Ideally, we would prefer that checksums were generated at the point of creation, or at least prior to publication and/or submission to a repository (see this survey for more context). In many cases, this means we need reasonably simple tools that can generate reasonably simple, verifiable checksum manifests.
One option would be to use BagIt bags. However, while great for transfer, are a bit too complicated for content held in situ, as the structure around the payload gets in most users way.
Some tools (e.g. ACE-AM and, I think, Fixity) deal with this by storing the results in a database, either locally or remotely, which makes repeated fixity checking much easier. However, this more difficult to deploy, as it requires more complexity on the originating system. Furthermore, for potential content transfers, or when dealing with removable media, it is preferable to keep the checksums next to the content.
In essense, what we want is an ‘open bag’ - a BagIt-compliant manifest that sits at the top-level of the root folder of the content. If transfer is necessary at some later point, this structure can be turned into a ‘bag’ simply by making some folders and moving the data and manifest into their proper locations.
A Simple Tool
So, what I wanted to find was a reasonably usable tool that could reliably create and validate checksum files in a standard format. From the command-line, under Linux, Cygwin or OS X, this is pretty easy (e.g. for md5sum):
find . -type f -exec md5sum -b {} \; > manifest-md5.txt
…and to verify:
md5sum --check manifest-md5.txt
So all I needed was a simple GUI application that would replicate this functionality.

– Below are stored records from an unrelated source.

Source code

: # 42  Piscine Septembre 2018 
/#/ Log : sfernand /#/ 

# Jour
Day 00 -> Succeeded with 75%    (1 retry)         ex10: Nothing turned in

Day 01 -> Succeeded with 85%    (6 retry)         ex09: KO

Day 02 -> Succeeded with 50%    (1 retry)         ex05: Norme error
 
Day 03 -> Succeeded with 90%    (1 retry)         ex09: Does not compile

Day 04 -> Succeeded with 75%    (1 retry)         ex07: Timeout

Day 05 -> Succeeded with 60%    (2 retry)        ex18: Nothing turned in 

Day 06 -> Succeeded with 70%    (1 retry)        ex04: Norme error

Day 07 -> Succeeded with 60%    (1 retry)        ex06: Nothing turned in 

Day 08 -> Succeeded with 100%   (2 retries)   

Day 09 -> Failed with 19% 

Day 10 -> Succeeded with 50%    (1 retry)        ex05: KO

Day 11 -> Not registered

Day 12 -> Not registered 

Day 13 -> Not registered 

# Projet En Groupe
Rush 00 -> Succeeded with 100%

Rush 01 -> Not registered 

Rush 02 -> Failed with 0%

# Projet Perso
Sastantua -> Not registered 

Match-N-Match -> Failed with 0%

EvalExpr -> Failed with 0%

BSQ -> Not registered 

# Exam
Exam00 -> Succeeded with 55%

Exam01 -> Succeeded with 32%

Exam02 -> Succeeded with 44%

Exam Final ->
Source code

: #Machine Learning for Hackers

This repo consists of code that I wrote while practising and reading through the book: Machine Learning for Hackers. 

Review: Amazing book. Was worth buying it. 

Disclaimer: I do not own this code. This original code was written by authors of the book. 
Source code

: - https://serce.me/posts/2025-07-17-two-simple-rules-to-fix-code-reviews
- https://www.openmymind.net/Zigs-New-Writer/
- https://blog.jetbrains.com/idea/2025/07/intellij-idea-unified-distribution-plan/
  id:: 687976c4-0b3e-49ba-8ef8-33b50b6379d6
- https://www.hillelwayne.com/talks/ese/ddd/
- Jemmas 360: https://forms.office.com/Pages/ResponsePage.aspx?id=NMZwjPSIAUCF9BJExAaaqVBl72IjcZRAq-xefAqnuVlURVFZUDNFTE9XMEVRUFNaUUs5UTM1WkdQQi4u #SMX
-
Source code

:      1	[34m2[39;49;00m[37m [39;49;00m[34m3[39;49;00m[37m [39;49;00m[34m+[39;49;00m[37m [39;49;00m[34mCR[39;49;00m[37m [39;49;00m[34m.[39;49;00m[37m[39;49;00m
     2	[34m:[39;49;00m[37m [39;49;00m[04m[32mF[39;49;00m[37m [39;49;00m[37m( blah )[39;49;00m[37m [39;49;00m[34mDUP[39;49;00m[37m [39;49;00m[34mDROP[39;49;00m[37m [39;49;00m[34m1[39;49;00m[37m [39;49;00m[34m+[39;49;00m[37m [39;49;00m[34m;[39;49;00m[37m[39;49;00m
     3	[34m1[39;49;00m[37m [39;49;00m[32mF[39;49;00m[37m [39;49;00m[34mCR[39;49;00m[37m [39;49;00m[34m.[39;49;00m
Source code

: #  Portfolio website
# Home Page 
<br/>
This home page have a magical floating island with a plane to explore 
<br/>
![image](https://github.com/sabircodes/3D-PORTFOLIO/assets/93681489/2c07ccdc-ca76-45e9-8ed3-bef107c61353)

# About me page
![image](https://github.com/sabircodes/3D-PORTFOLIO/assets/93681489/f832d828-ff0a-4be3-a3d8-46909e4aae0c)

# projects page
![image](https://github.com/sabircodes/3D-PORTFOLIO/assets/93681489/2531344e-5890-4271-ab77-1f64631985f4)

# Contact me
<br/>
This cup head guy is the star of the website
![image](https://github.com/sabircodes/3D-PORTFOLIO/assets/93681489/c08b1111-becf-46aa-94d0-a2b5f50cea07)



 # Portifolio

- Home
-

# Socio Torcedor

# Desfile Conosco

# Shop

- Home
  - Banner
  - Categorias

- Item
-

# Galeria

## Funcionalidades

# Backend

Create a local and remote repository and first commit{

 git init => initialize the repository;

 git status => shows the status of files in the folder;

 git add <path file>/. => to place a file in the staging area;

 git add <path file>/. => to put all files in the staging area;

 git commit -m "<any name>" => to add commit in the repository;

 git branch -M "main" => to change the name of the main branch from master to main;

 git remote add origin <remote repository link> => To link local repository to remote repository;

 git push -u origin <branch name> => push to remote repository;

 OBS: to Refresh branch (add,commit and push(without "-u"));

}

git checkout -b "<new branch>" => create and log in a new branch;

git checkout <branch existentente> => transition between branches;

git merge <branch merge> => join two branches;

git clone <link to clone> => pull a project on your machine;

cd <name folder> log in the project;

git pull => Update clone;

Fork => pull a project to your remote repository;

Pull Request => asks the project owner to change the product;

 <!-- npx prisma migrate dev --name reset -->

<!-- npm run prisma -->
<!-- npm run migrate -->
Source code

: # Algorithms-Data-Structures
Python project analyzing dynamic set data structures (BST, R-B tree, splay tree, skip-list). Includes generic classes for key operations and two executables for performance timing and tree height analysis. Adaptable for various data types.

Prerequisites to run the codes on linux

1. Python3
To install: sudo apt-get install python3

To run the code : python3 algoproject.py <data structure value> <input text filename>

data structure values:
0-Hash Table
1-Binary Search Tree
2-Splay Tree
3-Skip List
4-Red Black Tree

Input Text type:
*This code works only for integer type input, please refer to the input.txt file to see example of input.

Unfortunately, while there are many tools that very nearly satisfy this need, I discovered a number of edge cases that none of the tools I explored at the time were able to deal with.
Manifest Edge Cases
While testing the various tools, the ‘difficult’ cases I came across were as follows.
Internationalisation
Or more simply, non-ASCII filenames. An appropriate fixity tool MUST be able to cope with whatever characters are valid for filenames on a given operating system. For some tools, even spaces caused problems, but accented characters were the most common cause of failures. This is further complicated by the fact that different OSs have different character limitations, although the BagIt specification already tells you how to deal with that.
Standardised Output
The general checksum file format is well known, but there are a number of subtle requirements in this context (again, refer the the BagIT specification for details):
- Output MUST be in UTF-8 and cope with any valid filename (see above).

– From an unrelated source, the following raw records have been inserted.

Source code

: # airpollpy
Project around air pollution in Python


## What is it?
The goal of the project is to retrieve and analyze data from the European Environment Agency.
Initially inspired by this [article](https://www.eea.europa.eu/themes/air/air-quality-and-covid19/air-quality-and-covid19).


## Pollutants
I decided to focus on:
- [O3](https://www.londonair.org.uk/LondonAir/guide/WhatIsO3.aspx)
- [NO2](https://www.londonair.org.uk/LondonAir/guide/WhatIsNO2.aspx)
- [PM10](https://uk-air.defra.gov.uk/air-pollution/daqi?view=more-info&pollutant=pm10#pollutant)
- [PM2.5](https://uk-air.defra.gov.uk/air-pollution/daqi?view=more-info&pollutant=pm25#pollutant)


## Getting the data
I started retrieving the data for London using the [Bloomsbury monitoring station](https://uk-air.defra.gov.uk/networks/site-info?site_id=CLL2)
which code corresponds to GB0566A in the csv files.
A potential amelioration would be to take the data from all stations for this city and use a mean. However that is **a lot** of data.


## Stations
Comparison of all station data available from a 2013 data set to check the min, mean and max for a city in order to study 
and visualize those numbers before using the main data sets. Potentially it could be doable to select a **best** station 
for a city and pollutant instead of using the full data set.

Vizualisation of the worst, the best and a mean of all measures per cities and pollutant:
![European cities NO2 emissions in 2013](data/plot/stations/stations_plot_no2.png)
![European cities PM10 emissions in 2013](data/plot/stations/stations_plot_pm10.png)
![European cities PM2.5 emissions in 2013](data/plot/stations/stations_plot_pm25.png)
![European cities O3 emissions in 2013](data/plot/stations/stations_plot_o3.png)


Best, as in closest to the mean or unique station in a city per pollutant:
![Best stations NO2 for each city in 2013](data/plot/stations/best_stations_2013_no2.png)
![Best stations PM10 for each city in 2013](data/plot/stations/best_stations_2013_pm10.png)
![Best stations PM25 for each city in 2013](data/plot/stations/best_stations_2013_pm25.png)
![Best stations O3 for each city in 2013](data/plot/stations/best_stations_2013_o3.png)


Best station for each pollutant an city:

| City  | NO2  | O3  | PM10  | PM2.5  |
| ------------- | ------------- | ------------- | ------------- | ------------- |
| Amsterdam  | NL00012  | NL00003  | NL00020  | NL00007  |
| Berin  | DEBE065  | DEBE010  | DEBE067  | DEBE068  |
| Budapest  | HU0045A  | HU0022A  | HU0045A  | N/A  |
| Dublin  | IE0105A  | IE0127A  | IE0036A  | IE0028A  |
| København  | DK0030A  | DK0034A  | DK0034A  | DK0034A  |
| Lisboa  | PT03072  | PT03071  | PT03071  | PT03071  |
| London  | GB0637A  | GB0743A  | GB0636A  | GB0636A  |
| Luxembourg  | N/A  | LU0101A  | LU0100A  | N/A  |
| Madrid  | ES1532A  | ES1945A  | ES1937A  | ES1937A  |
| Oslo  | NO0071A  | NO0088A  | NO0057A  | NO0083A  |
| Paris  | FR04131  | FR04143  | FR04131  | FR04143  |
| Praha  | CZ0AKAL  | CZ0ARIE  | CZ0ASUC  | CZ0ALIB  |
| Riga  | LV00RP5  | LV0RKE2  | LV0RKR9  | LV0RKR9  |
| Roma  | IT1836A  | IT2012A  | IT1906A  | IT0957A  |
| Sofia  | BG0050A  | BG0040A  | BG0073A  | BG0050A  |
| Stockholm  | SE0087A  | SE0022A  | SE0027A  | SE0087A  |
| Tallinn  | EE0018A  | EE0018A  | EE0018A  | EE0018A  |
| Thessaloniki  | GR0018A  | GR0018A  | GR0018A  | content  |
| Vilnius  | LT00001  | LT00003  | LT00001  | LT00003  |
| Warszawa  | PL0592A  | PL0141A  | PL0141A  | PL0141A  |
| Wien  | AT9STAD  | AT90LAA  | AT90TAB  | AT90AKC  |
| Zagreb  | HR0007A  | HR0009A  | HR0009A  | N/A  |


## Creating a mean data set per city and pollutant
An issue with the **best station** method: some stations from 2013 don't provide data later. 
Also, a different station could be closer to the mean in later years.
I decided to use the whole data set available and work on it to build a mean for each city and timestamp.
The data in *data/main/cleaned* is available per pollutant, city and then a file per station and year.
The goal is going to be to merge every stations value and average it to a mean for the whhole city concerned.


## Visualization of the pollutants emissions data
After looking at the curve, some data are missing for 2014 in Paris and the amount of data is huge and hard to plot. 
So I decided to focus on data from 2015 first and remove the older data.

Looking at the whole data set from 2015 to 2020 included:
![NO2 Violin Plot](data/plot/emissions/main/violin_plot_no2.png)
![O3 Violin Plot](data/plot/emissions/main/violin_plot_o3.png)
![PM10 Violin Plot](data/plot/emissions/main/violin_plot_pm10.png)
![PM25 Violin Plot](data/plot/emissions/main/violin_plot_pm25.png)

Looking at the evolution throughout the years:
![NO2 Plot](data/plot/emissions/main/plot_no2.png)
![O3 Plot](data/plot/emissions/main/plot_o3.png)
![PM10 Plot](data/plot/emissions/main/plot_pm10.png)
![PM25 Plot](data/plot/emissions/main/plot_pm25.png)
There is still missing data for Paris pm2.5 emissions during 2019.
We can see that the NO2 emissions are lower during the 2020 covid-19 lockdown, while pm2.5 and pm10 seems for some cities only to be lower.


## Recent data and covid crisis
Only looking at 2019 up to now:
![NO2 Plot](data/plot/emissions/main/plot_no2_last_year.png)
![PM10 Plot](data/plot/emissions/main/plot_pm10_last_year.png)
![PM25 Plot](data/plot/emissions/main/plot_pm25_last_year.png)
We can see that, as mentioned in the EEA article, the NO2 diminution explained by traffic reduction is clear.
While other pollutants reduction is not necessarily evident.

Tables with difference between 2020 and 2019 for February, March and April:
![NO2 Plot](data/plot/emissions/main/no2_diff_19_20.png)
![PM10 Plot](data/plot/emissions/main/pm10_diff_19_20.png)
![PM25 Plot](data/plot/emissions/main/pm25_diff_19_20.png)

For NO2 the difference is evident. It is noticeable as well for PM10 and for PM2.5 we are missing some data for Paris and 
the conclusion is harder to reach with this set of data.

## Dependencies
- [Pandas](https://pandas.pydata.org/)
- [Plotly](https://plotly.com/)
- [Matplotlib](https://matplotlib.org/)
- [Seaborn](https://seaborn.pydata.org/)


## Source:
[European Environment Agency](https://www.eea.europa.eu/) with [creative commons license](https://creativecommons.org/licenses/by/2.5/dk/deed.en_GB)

- Output MUST use the asterisk to indicate that the data was checksummed in binary mode.
- Output MUST use cross-platform path notation (forward-slashes, not back-slashes).
- Output MUST standardise line-endings.
Scalability
To my surprise, many tools failed the most basic of scalability challenges, namely:
- The tool MUST be able to cope with arbitrarily large files (certainly > 2GB).

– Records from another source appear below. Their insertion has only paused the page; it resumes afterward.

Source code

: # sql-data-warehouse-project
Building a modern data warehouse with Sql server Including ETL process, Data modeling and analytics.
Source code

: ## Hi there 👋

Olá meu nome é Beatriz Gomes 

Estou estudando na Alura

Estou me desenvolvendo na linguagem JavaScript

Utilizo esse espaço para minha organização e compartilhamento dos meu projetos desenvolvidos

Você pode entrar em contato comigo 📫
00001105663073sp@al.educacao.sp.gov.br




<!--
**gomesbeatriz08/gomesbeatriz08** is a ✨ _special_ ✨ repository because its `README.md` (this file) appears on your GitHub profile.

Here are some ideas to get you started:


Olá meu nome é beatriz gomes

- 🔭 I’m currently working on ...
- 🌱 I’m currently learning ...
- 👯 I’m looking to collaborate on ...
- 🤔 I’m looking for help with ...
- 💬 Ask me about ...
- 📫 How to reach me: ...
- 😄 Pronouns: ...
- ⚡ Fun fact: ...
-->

- The tool SHOULD be able to cope with arbitrarily large numbers of files.
The former should only be limited by the computation time available, and the latter should only be limited be the available disk space for storing checksums. For unclear reasons, some tools insisted on caching some or all of the files or checksums in memory, leading to failures on larger collections. The simple command-line tools like md5sum do not suffer from these issues.
Practice Imperfect
I never found an ideal tool for this job. Every tool I looked at failed to deal with one or more of the these edge cases and, frankly, the user interfaces were not very good. Surprisingly few offered true Windows integration (e.g. right-click in file explorer to generate or validate this folder). Surprisingly many offered strange and confusing interfaces and weird and obscure options.
At the time, we ended up preferring FastSum for general users and ACE-AM for interim storage (i.e. monitoring network drives with checksums in a database). FastSum did have trouble with some of the cases outlined above, and came with default settings that did not meet our needs (and so had to be modified per installation), but it was workable. ACE-AM worked quite well, but suffered some scalability issues - for very large collections it would become unstable, soaking up large amounts of RAM during fixity checks. The ACE-AM Desktop Client was also quite promising, although it wasn’t clear where source code was, which left me reticent to get too deeply committed to it.
In many cases, for reasonably technical individuals, it actually made more sense to train them in how to use Cygwin and how to invoke the command line tools. There are a lot of overheads in maintaining a GUI framework, and by training people to use lower-level tools, you also enable and empower them to perform more sophisticated manipulations of the content they are responsible for.
Time Lapse
This was a long time ago, and I hope the tools have all moved on since then. This kind of tool is not really a critical part of my work anymore, so I won’t be looking into it further. However, I look forward to hearing what others find out about Fixity.